Topics are split into partitions. These partitions are then separated in an order. So each partition will be ordered.
So within a topic, there are partitions and within that partition, there are records/data. Hence, while creating topics, you can specify the number of partitions it can have.
Each message within the partition gets an incremental id, called as offset.
There will be guaranteed order of offset values within the partition and not across the partition.
If the data once written to the partition can never be changed.
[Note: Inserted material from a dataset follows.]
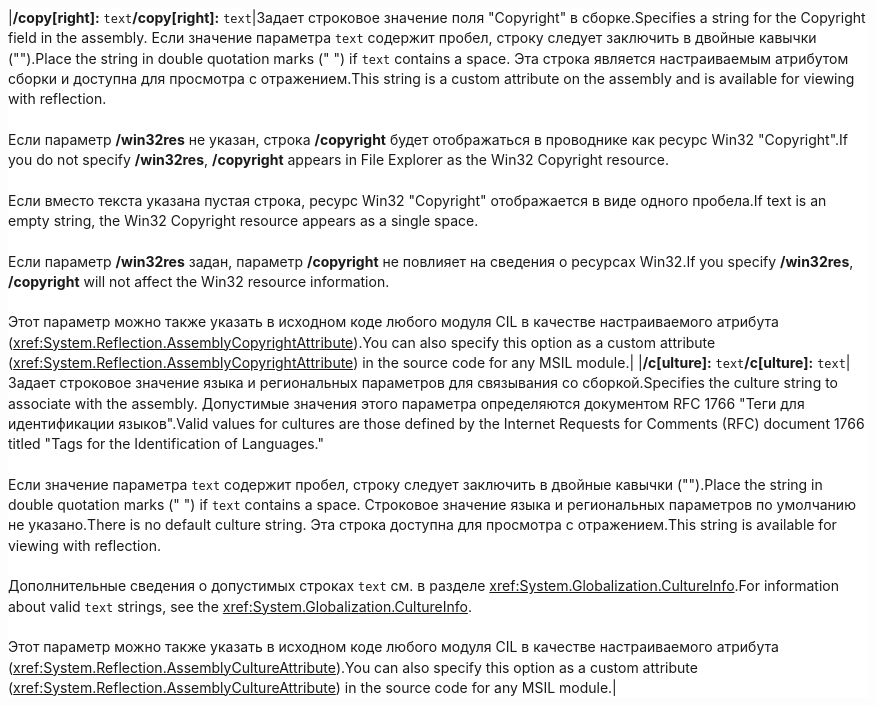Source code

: |<span data-ttu-id="5ba4a-176">**/copy[right]:** `text`</span><span class="sxs-lookup"><span data-stu-id="5ba4a-176">**/copy[right]:** `text`</span></span>|<span data-ttu-id="5ba4a-177">Задает строковое значение поля "Copyright" в сборке.</span><span class="sxs-lookup"><span data-stu-id="5ba4a-177">Specifies a string for the Copyright field in the assembly.</span></span> <span data-ttu-id="5ba4a-178">Если значение параметра `text` содержит пробел, строку следует заключить в двойные кавычки ("").</span><span class="sxs-lookup"><span data-stu-id="5ba4a-178">Place the string in double quotation marks (" ") if `text` contains a space.</span></span> <span data-ttu-id="5ba4a-179">Эта строка является настраиваемым атрибутом сборки и доступна для просмотра с отражением.</span><span class="sxs-lookup"><span data-stu-id="5ba4a-179">This string is a custom attribute on the assembly and is available for viewing with reflection.</span></span><br /><br /> <span data-ttu-id="5ba4a-180">Если параметр **/win32res** не указан, строка **/copyright** будет отображаться в проводнике как ресурс Win32 "Copyright".</span><span class="sxs-lookup"><span data-stu-id="5ba4a-180">If you do not specify **/win32res**, **/copyright** appears in File Explorer as the Win32 Copyright resource.</span></span><br /><br /> <span data-ttu-id="5ba4a-181">Если вместо текста указана пустая строка, ресурс Win32 "Copyright" отображается в виде одного пробела.</span><span class="sxs-lookup"><span data-stu-id="5ba4a-181">If text is an empty string, the Win32 Copyright resource appears as a single space.</span></span><br /><br /> <span data-ttu-id="5ba4a-182">Если параметр **/win32res** задан, параметр **/copyright** не повлияет на сведения о ресурсах Win32.</span><span class="sxs-lookup"><span data-stu-id="5ba4a-182">If you specify **/win32res**, **/copyright** will not affect the Win32 resource information.</span></span><br /><br /> <span data-ttu-id="5ba4a-183">Этот параметр можно также указать в исходном коде любого модуля CIL в качестве настраиваемого атрибута (<xref:System.Reflection.AssemblyCopyrightAttribute>).</span><span class="sxs-lookup"><span data-stu-id="5ba4a-183">You can also specify this option as a custom attribute (<xref:System.Reflection.AssemblyCopyrightAttribute>) in the source code for any MSIL module.</span></span>|
|<span data-ttu-id="5ba4a-184">**/c[ulture]:** `text`</span><span class="sxs-lookup"><span data-stu-id="5ba4a-184">**/c[ulture]:** `text`</span></span>|<span data-ttu-id="5ba4a-185">Задает строковое значение языка и региональных параметров для связывания со сборкой.</span><span class="sxs-lookup"><span data-stu-id="5ba4a-185">Specifies the culture string to associate with the assembly.</span></span> <span data-ttu-id="5ba4a-186">Допустимые значения этого параметра определяются документом RFC 1766 "Теги для идентификации языков".</span><span class="sxs-lookup"><span data-stu-id="5ba4a-186">Valid values for cultures are those defined by the Internet Requests for Comments (RFC) document 1766 titled "Tags for the Identification of Languages."</span></span><br /><br /> <span data-ttu-id="5ba4a-187">Если значение параметра `text` содержит пробел, строку следует заключить в двойные кавычки ("").</span><span class="sxs-lookup"><span data-stu-id="5ba4a-187">Place the string in double quotation marks (" ") if `text` contains a space.</span></span> <span data-ttu-id="5ba4a-188">Строковое значение языка и региональных параметров по умолчанию не указано.</span><span class="sxs-lookup"><span data-stu-id="5ba4a-188">There is no default culture string.</span></span> <span data-ttu-id="5ba4a-189">Эта строка доступна для просмотра с отражением.</span><span class="sxs-lookup"><span data-stu-id="5ba4a-189">This string is available for viewing with reflection.</span></span><br /><br /> <span data-ttu-id="5ba4a-190">Дополнительные сведения о допустимых строках `text` см. в разделе <xref:System.Globalization.CultureInfo>.</span><span class="sxs-lookup"><span data-stu-id="5ba4a-190">For information about valid `text` strings, see the <xref:System.Globalization.CultureInfo>.</span></span><br /><br /> <span data-ttu-id="5ba4a-191">Этот параметр можно также указать в исходном коде любого модуля CIL в качестве настраиваемого атрибута (<xref:System.Reflection.AssemblyCultureAttribute>).</span><span class="sxs-lookup"><span data-stu-id="5ba4a-191">You can also specify this option as a custom attribute (<xref:System.Reflection.AssemblyCultureAttribute>) in the source code for any MSIL module.</span></span>|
Data within the partition is immutable.
Data within the partition remains for a limited period only.
Now let us see with the below diagram how data is allocated within the partition.
Once the Kafka topic is created and you have specified the number of partitions then the first message to the partition 0 will get the offset 0 and then the next message will have offset 1 and so on.
As you can see, all messages in partition 0 will have incremental id called as offsets. This incremental id is infinite and unbounded.
Similarly for partition 1 has incremental if from 1 to 8 and partition 2 has 0 to 10.
It is not necessary that all partitions have the same number of messages.
Data is assigned randomly to a partition unless the key is given.
Servers are called as Kafka brokers where topics are stored.
Kafka cluster is composed of multiple brokers. After connecting with any Kafka broker (bootstrap broker) then you will be able to connect to any broker.
Each Kafka broker is identified by an id. This id will be an integer.
Each Kafka broker will have certain topic partitions. A topic is spread with different partitions of different brokers.
As we know Apache Kafka is distributed so we can define the replication factor which helps as fault-tolerant. Fault-tolerant means if any broker goes down then some other broker will act as lead for that partition of the topic and serve the data.
Topics should have a replication factor of more than 1. Usually, it is 2 or 3.
Let us see the below diagram to explain further.
In this example, we have taken Topic-A with 2 partitions and replication factor as 2.
As you can see that Topic-A with partition 0 is on Broker 1 and Topic-A with partition 1 is on Broker 2. Also, the replica of partition 0 is on Broker 1.
Similarly, the replica of partition 1 is on Broker 3.
Therefore each partition has 2 copies on different Kafka Brokers.
Let’s see what happens if we lose Broker 2.
As you can see Broker 1 and Broker 3 can still serve the data. So replication allowed us to ensure that the data should not be lost.
At any given time only one Kafka broker can be a leader for a given partition.
And only that leader can receive and serve messages for that partition.
Other brokers will only keep copy of the messages by synchronization.
You have learned about Apache Kafka Topics, partitions, offsets, and Brokers. How replication happens in Brokers and what is the leader for a given partition.